Digital video on the rise, but Gen X still loves traditional TV: study
People born between 1965 and 1980 tend to like social media for the "social" rather than the "media," and more than 90% viewed non-digital TV at least once per month.
Don’t be fooled by the fuss over millennials: a new study by eMarketer has found that there’s lots to love about Gen X-ers. With a high amount of time spent on digital platforms and still-strong TV viewing, the generation is regarded as “eminently reachable.”
So why does no one seem to clamour over Generation X the way they do their younger and older counterparts?
“There’s this notion that since there are fewer Gen X-ers than there are millennials or boomers, they’re a small generation,” Mark Dolliver, demographic specialist with eMarketer said on the firm’s “Behind the Numbers” podcast covering the study.
In the U.S., which eMarketer’s recent study focused on, there are 65 million Gen X-ers, representing 20% of the country’s population. According to a 2015 study by Environics, Gen X represents the same percentage of Canada’s population (lagging behind millennials and boomers, who both represent 27% of the population).
But Gen X has more in common with millennials than one might think; Dolliver pointed out that the generations have both gone through their share of economic hard times.
“They’ve had a tough time. Many of them came into the labour market just as the dot-com crash occurred, and most were in the late market during the brief recession of ’91. And of course, many of them were just about to buy houses when the housing bubble was about to burst. So a lot of them paid a fortune for their homes, which then left them underwater when home value declined.”
So while Gen X has the highest household income of all generations (according to the MTM, Canadian Gen X-ers are 60% more likely than older and younger generations to have a household income of more than $100,000 per year), Dolliver said it’s not as high as it could have been and is still a “financially stressed group.”
They may be financially stressed, but they’re easy to reach — as Dolliver put it, “They’re digital, but not too digital.”
Approximately 91.5% of Generation X use the internet and 40% of them spend at least 11 hours per week online outside of work. But, Dolliver said, the generation isn’t as obsessed with being on every new social platform like Snapchat and Instagram.
“They’re not experimenting with every new thing that comes down the pipe.”

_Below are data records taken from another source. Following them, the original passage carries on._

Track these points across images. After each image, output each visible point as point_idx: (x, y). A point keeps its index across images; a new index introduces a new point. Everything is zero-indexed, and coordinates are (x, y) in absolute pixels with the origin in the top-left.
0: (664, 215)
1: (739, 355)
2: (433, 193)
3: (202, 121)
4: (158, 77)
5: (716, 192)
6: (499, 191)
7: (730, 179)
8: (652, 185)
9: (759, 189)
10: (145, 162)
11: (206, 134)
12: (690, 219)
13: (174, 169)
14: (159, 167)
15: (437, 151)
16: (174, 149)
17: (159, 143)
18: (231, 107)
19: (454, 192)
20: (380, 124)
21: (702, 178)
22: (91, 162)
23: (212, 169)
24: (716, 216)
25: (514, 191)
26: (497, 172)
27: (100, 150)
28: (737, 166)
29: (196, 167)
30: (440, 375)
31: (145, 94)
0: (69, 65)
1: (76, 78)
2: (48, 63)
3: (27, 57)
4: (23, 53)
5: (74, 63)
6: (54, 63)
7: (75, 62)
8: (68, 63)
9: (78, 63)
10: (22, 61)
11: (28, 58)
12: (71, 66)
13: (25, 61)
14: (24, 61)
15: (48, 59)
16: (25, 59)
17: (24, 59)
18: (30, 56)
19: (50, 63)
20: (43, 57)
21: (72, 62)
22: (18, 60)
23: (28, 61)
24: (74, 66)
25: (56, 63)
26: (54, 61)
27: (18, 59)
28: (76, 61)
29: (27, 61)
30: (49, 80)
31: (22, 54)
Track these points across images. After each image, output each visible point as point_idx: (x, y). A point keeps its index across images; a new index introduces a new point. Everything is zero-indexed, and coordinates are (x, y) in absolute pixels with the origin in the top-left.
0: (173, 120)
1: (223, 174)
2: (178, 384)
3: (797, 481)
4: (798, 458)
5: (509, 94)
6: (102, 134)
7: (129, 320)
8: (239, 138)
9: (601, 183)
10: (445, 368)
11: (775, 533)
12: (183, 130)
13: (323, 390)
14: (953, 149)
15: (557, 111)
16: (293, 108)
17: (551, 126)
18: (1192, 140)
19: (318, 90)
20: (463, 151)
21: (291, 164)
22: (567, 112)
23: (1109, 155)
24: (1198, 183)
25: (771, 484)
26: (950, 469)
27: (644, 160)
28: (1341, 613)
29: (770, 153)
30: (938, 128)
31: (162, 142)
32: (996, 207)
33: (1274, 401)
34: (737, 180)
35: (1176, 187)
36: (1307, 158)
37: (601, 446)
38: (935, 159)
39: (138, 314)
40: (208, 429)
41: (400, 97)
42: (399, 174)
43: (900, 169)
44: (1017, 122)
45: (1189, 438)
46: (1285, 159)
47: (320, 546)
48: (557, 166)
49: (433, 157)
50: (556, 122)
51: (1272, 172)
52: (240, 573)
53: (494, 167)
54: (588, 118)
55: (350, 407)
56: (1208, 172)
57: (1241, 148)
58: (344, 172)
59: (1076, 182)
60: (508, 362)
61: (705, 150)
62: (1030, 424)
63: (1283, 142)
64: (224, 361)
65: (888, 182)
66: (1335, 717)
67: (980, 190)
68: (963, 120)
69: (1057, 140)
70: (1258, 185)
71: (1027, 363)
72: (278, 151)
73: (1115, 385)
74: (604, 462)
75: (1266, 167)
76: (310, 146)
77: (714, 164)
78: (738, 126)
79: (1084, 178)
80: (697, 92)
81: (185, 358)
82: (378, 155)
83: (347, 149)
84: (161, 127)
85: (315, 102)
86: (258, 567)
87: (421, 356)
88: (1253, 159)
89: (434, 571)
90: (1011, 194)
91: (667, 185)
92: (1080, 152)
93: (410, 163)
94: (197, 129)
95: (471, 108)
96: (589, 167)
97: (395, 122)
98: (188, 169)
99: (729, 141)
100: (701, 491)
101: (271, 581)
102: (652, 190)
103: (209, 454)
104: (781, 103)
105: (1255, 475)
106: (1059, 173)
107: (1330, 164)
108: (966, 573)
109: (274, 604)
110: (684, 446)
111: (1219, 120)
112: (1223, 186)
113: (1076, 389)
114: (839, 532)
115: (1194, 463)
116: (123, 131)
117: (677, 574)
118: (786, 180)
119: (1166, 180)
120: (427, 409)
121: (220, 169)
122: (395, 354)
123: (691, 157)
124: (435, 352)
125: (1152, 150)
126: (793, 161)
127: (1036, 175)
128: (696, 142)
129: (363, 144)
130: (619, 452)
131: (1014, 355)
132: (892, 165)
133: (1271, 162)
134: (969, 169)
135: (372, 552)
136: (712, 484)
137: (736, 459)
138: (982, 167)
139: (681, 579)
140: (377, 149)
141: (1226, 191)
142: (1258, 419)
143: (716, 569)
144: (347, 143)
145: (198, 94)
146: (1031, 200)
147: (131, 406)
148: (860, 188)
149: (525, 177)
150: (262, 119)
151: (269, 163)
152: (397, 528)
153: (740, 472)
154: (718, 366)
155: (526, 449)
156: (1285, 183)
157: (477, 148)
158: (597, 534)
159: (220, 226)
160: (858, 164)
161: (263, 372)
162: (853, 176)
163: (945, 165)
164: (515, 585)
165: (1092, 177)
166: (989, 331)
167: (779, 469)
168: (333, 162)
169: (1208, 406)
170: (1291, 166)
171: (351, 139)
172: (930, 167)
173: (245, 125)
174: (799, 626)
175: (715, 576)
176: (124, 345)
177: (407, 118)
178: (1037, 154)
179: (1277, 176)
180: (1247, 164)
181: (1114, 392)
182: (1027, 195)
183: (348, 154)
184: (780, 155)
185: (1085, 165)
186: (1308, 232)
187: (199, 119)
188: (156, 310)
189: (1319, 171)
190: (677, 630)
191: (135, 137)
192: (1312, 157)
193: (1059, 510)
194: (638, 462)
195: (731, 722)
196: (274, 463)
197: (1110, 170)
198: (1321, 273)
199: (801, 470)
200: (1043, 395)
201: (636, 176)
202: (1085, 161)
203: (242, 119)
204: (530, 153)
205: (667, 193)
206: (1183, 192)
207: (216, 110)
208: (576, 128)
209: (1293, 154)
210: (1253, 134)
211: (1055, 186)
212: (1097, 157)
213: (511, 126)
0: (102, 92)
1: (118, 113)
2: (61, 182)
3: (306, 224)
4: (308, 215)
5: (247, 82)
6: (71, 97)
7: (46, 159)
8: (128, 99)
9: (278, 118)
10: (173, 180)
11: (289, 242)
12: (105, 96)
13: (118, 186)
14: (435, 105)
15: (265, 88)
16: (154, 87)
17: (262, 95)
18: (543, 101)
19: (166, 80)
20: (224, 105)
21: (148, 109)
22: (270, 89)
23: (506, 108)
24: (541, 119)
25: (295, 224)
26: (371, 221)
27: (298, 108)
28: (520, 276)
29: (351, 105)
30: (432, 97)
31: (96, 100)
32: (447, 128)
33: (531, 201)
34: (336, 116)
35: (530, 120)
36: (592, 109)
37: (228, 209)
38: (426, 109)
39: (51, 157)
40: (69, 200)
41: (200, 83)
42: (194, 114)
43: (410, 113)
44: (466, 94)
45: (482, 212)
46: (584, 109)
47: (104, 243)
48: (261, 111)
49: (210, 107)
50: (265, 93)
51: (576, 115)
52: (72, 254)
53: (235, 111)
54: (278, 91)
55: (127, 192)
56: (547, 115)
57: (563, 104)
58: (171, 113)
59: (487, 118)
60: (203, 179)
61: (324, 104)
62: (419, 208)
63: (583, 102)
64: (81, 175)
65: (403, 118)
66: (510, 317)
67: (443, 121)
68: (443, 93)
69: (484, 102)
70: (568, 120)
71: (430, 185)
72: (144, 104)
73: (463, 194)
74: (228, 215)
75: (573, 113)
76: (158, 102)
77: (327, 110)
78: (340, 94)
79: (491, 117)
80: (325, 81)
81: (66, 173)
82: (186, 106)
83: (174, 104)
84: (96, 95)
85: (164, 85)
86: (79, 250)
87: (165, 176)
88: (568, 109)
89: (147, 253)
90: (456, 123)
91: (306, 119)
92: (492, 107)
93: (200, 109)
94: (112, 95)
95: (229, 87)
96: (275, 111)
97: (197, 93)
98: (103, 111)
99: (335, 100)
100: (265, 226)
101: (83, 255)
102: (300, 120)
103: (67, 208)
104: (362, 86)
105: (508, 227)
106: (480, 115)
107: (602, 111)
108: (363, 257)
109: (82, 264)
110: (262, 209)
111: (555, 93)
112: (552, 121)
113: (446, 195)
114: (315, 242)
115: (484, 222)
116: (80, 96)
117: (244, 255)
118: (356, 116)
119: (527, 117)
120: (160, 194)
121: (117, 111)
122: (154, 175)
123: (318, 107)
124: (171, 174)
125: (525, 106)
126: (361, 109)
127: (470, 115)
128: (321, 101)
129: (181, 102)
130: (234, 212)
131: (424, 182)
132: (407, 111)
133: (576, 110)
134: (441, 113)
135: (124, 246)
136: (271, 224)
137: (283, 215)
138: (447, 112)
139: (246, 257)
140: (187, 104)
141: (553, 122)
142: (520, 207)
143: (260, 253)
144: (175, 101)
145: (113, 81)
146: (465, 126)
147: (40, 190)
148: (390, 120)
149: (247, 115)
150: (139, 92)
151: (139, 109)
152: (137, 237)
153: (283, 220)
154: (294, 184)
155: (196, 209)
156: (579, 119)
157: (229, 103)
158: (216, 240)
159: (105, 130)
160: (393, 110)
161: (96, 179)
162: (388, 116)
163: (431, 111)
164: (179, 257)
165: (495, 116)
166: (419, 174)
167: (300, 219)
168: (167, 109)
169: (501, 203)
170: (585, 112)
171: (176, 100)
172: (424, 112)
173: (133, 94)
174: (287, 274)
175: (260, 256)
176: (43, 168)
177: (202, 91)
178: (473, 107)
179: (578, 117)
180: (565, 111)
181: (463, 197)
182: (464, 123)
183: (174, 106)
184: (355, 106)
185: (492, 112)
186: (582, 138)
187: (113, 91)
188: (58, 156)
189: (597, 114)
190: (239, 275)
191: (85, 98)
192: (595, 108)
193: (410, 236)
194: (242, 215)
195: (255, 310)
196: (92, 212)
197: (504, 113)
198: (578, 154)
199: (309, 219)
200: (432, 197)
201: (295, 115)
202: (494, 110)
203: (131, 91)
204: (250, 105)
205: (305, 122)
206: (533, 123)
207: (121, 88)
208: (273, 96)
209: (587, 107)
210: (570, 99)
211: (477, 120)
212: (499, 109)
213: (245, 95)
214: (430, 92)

The result? Gen X-ers are easier for marketers to pin down. Most of them are Facebook users, but have much lower penetration on newer platforms. The difference, said Dolliver, is that younger generations tend to prefer the “media” side of social media (referring to platforms such as Snapchat and Instagram as “performative” platforms where one is “putting on a show” for their followers), whereas Gen X prefers the “social” side.
Gen X enjoys a healthy mix of digital video and traditional television, too. eMarketer determined that 78.2% of Gen X-ers will regularly consume digital videos this year, a slight increase from 77.7% last year. And many subscribe to an SVOD service of some kind — eMarketer cited various polls from TiVo and Cowen and Company, which indicated that more than 50% of the generation subscribes to an SVOD (Netflix being the most popular).
But marketers can also reach them through analog channels — the eMarketer study estimated that 93.9% of Gen X-ers viewed non-digital TV at least once per month in 2016, and Kantar Millward Brown polling from mid-2016 found that 77% of the generation watched TV for at least one hour per day. In Canada, the MTM found that 76% of Gen X-ers subscribe to traditional cable.
And when they’re watching TV, so-called second-screening is used as a genuine complement to the program and not as much of a distraction, said Dolliver.
“They do multi-task, but I think less frantically than younger people do,” he said. “If a Gen X-er is watching TV, there’s a better chance that they really are watching TV.”
Aside from a healthy appetite for SVODs such as Netflix, X-ers also regularly engage with YouTube, partly because, according to eMarketer, the platform can provide a highly nostalgic experience.
Citing data from a September 2016 Think With Google survey, 75% of Gen X-ers use YouTube to view videos of “past events or people,” 54% to view past music events or artists, 45% to view past entertainment and pop culture, 32% to view past commercials, 26% to view past news and political content and 25% to view past sports content.
They also use it for education; 73% of Gen X internet users say they watch YoUTube videos to “learn to do something.”